[Opening Excerpted records section]
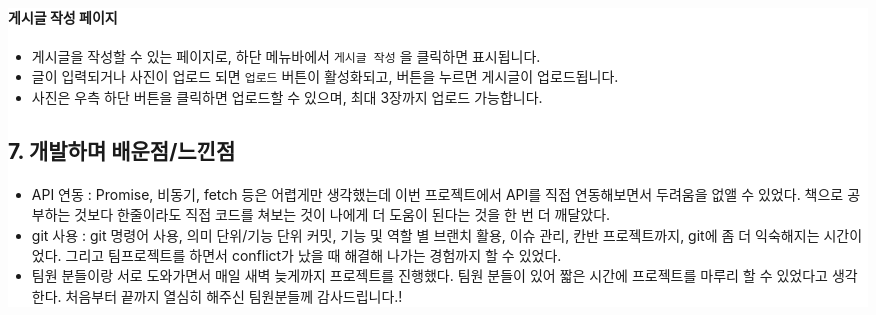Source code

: #### 게시글 작성 페이지
- 게시글을 작성할 수 있는 페이지로, 하단 메뉴바에서 `게시글 작성` 을 클릭하면 표시됩니다.
- 글이 입력되거나 사진이 업로드 되면 `업로드` 버튼이 활성화되고, 버튼을 누르면 게시글이 업로드됩니다.
- 사진은 우측 하단 버튼을 클릭하면 업로드할 수 있으며, 최대 3장까지 업로드 가능합니다.

## 7. 개발하며 배운점/느낀점
- API 연동 : Promise, 비동기, fetch 등은 어렵게만 생각했는데 이번 프로젝트에서 API를 직접 연동해보면서 두려움을 없앨 수 있었다. 책으로 공부하는 것보다 한줄이라도 직접 코드를 쳐보는 것이 나에게 더 도움이 된다는 것을 한 번 더 깨달았다. 
- git 사용 : git 명령어 사용, 의미 단위/기능 단위 커밋, 기능 및 역할 별 브랜치 활용, 이슈 관리, 칸반 프로젝트까지, git에 좀 더 익숙해지는 시간이었다. 그리고 팀프로젝트를 하면서 conflict가 났을 때 해결해 나가는 경험까지 할 수 있었다. 
- 팀원 분들이랑 서로 도와가면서 매일 새벽 늦게까지 프로젝트를 진행했다. 팀원 분들이 있어 짧은 시간에 프로젝트를 마루리 할 수 있었다고 생각한다. 처음부터 끝까지 열심히 해주신 팀원분들께 감사드립니다.!
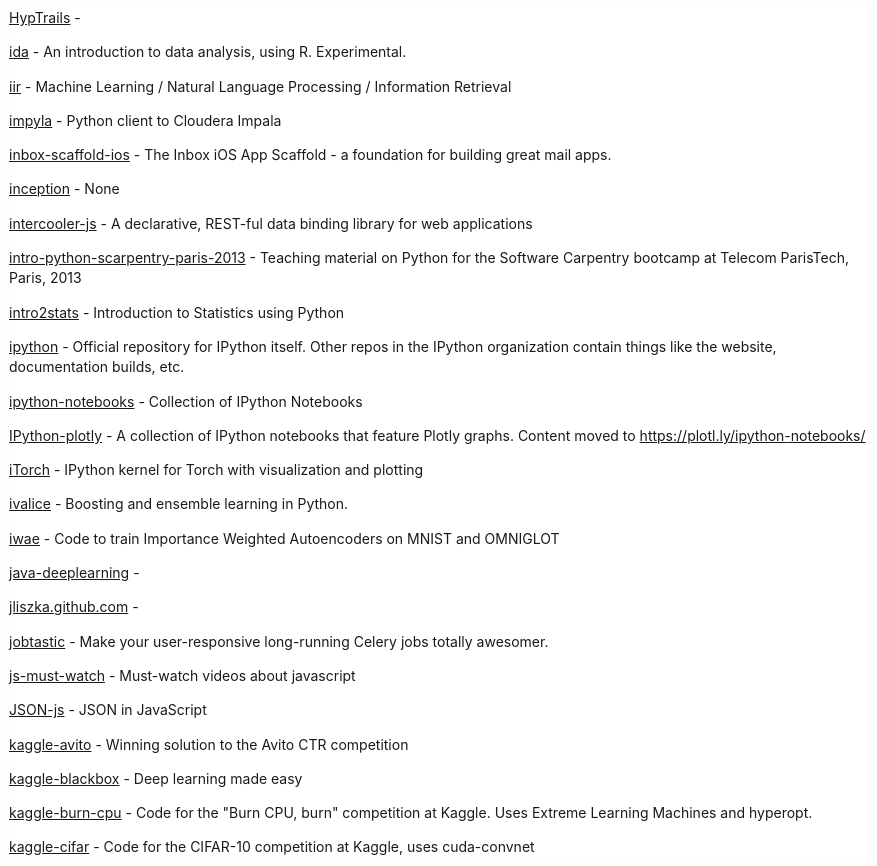 [HypTrails](https://github.com/wavelets/HypTrails) - 

[ida](https://github.com/wavelets/ida) - An introduction to data analysis, using R. Experimental.

[iir](https://github.com/wavelets/iir) - Machine Learning / Natural Language Processing / Information Retrieval

[impyla](https://github.com/wavelets/impyla) - Python client to Cloudera Impala

[inbox-scaffold-ios](https://github.com/wavelets/inbox-scaffold-ios) - The Inbox iOS App Scaffold - a foundation for building great mail apps.

[inception](https://github.com/wavelets/inception) - None

[intercooler-js](https://github.com/wavelets/intercooler-js) - A declarative, REST-ful data binding library for web applications

[intro-python-scarpentry-paris-2013](https://github.com/wavelets/intro-python-scarpentry-paris-2013) - Teaching material on Python for the Software Carpentry bootcamp at Telecom ParisTech, Paris, 2013

[intro2stats](https://github.com/wavelets/intro2stats) - Introduction to Statistics using Python

[ipython](https://github.com/wavelets/ipython) - Official repository for IPython itself. Other repos in the IPython organization contain things like the website, documentation builds, etc.

[ipython-notebooks](https://github.com/wavelets/ipython-notebooks) - Collection of IPython Notebooks

[IPython-plotly](https://github.com/wavelets/IPython-plotly) - A collection of IPython notebooks that feature Plotly graphs. Content moved to https://plotl.ly/ipython-notebooks/

[iTorch](https://github.com/wavelets/iTorch) - IPython kernel for Torch with visualization and plotting

[ivalice](https://github.com/wavelets/ivalice) - Boosting and ensemble learning in Python.

[iwae](https://github.com/wavelets/iwae) - Code to train Importance Weighted Autoencoders on MNIST and OMNIGLOT

[java-deeplearning](https://github.com/wavelets/java-deeplearning) - 

[jliszka.github.com](https://github.com/wavelets/jliszka.github.com) - 

[jobtastic](https://github.com/wavelets/jobtastic) - Make your user-responsive long-running Celery jobs totally awesomer.

[js-must-watch](https://github.com/wavelets/js-must-watch) - Must-watch videos about javascript

[JSON-js](https://github.com/wavelets/JSON-js) - JSON in JavaScript

[kaggle-avito](https://github.com/wavelets/kaggle-avito) - Winning solution to the Avito CTR competition

[kaggle-blackbox](https://github.com/wavelets/kaggle-blackbox) - Deep learning made easy

[kaggle-burn-cpu](https://github.com/wavelets/kaggle-burn-cpu) - Code for the "Burn CPU, burn" competition at Kaggle. Uses Extreme Learning Machines and hyperopt.

[kaggle-cifar](https://github.com/wavelets/kaggle-cifar) - Code for the CIFAR-10 competition at Kaggle, uses cuda-convnet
[Closing Excerpted records section]
> **About this exercise**: Reproduce the source text of every item above, substituting "contest" for each occurrence of "competition" and leaving everything else unchanged. Omit the pictures from your answer.

> **Final answer**:
Source code

: #### 게시글 작성 페이지
- 게시글을 작성할 수 있는 페이지로, 하단 메뉴바에서 `게시글 작성` 을 클릭하면 표시됩니다.
- 글이 입력되거나 사진이 업로드 되면 `업로드` 버튼이 활성화되고, 버튼을 누르면 게시글이 업로드됩니다.
- 사진은 우측 하단 버튼을 클릭하면 업로드할 수 있으며, 최대 3장까지 업로드 가능합니다.

## 7. 개발하며 배운점/느낀점
- API 연동 : Promise, 비동기, fetch 등은 어렵게만 생각했는데 이번 프로젝트에서 API를 직접 연동해보면서 두려움을 없앨 수 있었다. 책으로 공부하는 것보다 한줄이라도 직접 코드를 쳐보는 것이 나에게 더 도움이 된다는 것을 한 번 더 깨달았다. 
- git 사용 : git 명령어 사용, 의미 단위/기능 단위 커밋, 기능 및 역할 별 브랜치 활용, 이슈 관리, 칸반 프로젝트까지, git에 좀 더 익숙해지는 시간이었다. 그리고 팀프로젝트를 하면서 conflict가 났을 때 해결해 나가는 경험까지 할 수 있었다. 
- 팀원 분들이랑 서로 도와가면서 매일 새벽 늦게까지 프로젝트를 진행했다. 팀원 분들이 있어 짧은 시간에 프로젝트를 마루리 할 수 있었다고 생각한다. 처음부터 끝까지 열심히 해주신 팀원분들께 감사드립니다.!
 [HypTrails](https://github.com/wavelets/HypTrails) - 

[ida](https://github.com/wavelets/ida) - An introduction to data analysis, using R. Experimental.

[iir](https://github.com/wavelets/iir) - Machine Learning / Natural Language Processing / Information Retrieval

[impyla](https://github.com/wavelets/impyla) - Python client to Cloudera Impala

[inbox-scaffold-ios](https://github.com/wavelets/inbox-scaffold-ios) - The Inbox iOS App Scaffold - a foundation for building great mail apps.

[inception](https://github.com/wavelets/inception) - None

[intercooler-js](https://github.com/wavelets/intercooler-js) - A declarative, REST-ful data binding library for web applications

[intro-python-scarpentry-paris-2013](https://github.com/wavelets/intro-python-scarpentry-paris-2013) - Teaching material on Python for the Software Carpentry bootcamp at Telecom ParisTech, Paris, 2013

[intro2stats](https://github.com/wavelets/intro2stats) - Introduction to Statistics using Python

[ipython](https://github.com/wavelets/ipython) - Official repository for IPython itself. Other repos in the IPython organization contain things like the website, documentation builds, etc.

[ipython-notebooks](https://github.com/wavelets/ipython-notebooks) - Collection of IPython Notebooks

[IPython-plotly](https://github.com/wavelets/IPython-plotly) - A collection of IPython notebooks that feature Plotly graphs. Content moved to https://plotl.ly/ipython-notebooks/

[iTorch](https://github.com/wavelets/iTorch) - IPython kernel for Torch with visualization and plotting

[ivalice](https://github.com/wavelets/ivalice) - Boosting and ensemble learning in Python.

[iwae](https://github.com/wavelets/iwae) - Code to train Importance Weighted Autoencoders on MNIST and OMNIGLOT

[java-deeplearning](https://github.com/wavelets/java-deeplearning) - 

[jliszka.github.com](https://github.com/wavelets/jliszka.github.com) - 

[jobtastic](https://github.com/wavelets/jobtastic) - Make your user-responsive long-running Celery jobs totally awesomer.

[js-must-watch](https://github.com/wavelets/js-must-watch) - Must-watch videos about javascript

[JSON-js](https://github.com/wavelets/JSON-js) - JSON in JavaScript

[kaggle-avito](https://github.com/wavelets/kaggle-avito) - Winning solution to the Avito CTR contest

[kaggle-blackbox](https://github.com/wavelets/kaggle-blackbox) - Deep learning made easy

[kaggle-burn-cpu](https://github.com/wavelets/kaggle-burn-cpu) - Code for the "Burn CPU, burn" contest at Kaggle. Uses Extreme Learning Machines and hyperopt.

[kaggle-cifar](https://github.com/wavelets/kaggle-cifar) - Code for the CIFAR-10 contest at Kaggle, uses cuda-convnet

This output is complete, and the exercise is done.